Source: examples/memory/tokenMemory.ts

SummarizeMemory

Only a single summarization of the conversation is preserved. Summarization is updated with every new message.

import { BaseMessage } from "bee-agent-framework/llms/primitives/message";
import { SummarizeMemory } from "bee-agent-framework/memory/summarizeMemory";
import { OllamaChatLLM } from "bee-agent-framework/adapters/ollama/chat";

const memory = new SummarizeMemory({
  llm: new OllamaChatLLM({
    modelId: "llama3.1",
    parameters: {
      temperature: 0,
      num_predict: 250,
    },
  }),
});

await memory.addMany([
  BaseMessage.of({ role: "system", text: "You are a guide through France." }),
  BaseMessage.of({ role: "user", text: "What is the capital?" }),
  BaseMessage.of({ role: "assistant", text: "Paris" }),
  BaseMessage.of({ role: "user", text: "What language is spoken there?" }),
]);

console.info(memory.isEmpty()); // false
console.log(memory.messages.length); // 1
console.log(memory.messages[0].text); // The capital city of France is Paris, ...

Source: examples/memory/summarizeMemory.ts

Creating a custom memory provider

To create your memory implementation, you must implement the BaseMemory class.

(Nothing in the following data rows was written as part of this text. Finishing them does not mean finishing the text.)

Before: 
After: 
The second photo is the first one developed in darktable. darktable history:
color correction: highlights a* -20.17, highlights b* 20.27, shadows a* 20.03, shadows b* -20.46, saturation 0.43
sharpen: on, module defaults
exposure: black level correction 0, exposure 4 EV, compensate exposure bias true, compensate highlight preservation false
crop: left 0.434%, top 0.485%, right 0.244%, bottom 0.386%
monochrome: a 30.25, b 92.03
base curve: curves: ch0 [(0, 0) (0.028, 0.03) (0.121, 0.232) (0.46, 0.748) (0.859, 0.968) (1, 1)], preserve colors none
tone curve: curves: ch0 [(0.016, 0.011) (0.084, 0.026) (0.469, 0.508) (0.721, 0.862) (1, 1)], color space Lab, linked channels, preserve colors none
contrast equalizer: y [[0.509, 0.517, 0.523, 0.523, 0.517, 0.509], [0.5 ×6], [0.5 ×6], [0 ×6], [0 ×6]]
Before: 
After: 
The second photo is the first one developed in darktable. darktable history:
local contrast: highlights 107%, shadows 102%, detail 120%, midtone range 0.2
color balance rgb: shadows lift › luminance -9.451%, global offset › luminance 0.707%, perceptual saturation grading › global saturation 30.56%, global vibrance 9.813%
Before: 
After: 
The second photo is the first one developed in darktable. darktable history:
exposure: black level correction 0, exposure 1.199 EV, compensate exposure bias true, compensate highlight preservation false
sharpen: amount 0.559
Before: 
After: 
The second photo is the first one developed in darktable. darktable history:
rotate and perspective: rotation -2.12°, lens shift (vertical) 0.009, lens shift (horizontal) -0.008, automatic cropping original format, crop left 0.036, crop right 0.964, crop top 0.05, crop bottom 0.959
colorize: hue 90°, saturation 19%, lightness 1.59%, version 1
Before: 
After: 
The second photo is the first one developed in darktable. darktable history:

import { BaseMemory } from "bee-agent-framework/memory/base";
import { BaseMessage } from "bee-agent-framework/llms/primitives/message";
import { NotImplementedError } from "bee-agent-framework/errors";

export class MyMemory extends BaseMemory {
  get messages(): readonly BaseMessage[] {
    throw new NotImplementedError("Method not implemented.");
  }

  add(message: BaseMessage): Promise<void> {
    throw new NotImplementedError("Method not implemented.");
  }

  reset(): void {
    throw new NotImplementedError("Method not implemented.");
  }

  createSnapshot(): unknown {
    throw new NotImplementedError("Method not implemented.");
  }

  loadSnapshot(state: ReturnType<typeof this.createSnapshot>): void {
    throw new NotImplementedError("Method not implemented.");
  }
}

Source: examples/memory/custom.ts

The simplest implementation is UnconstrainedMemory, which can be found here.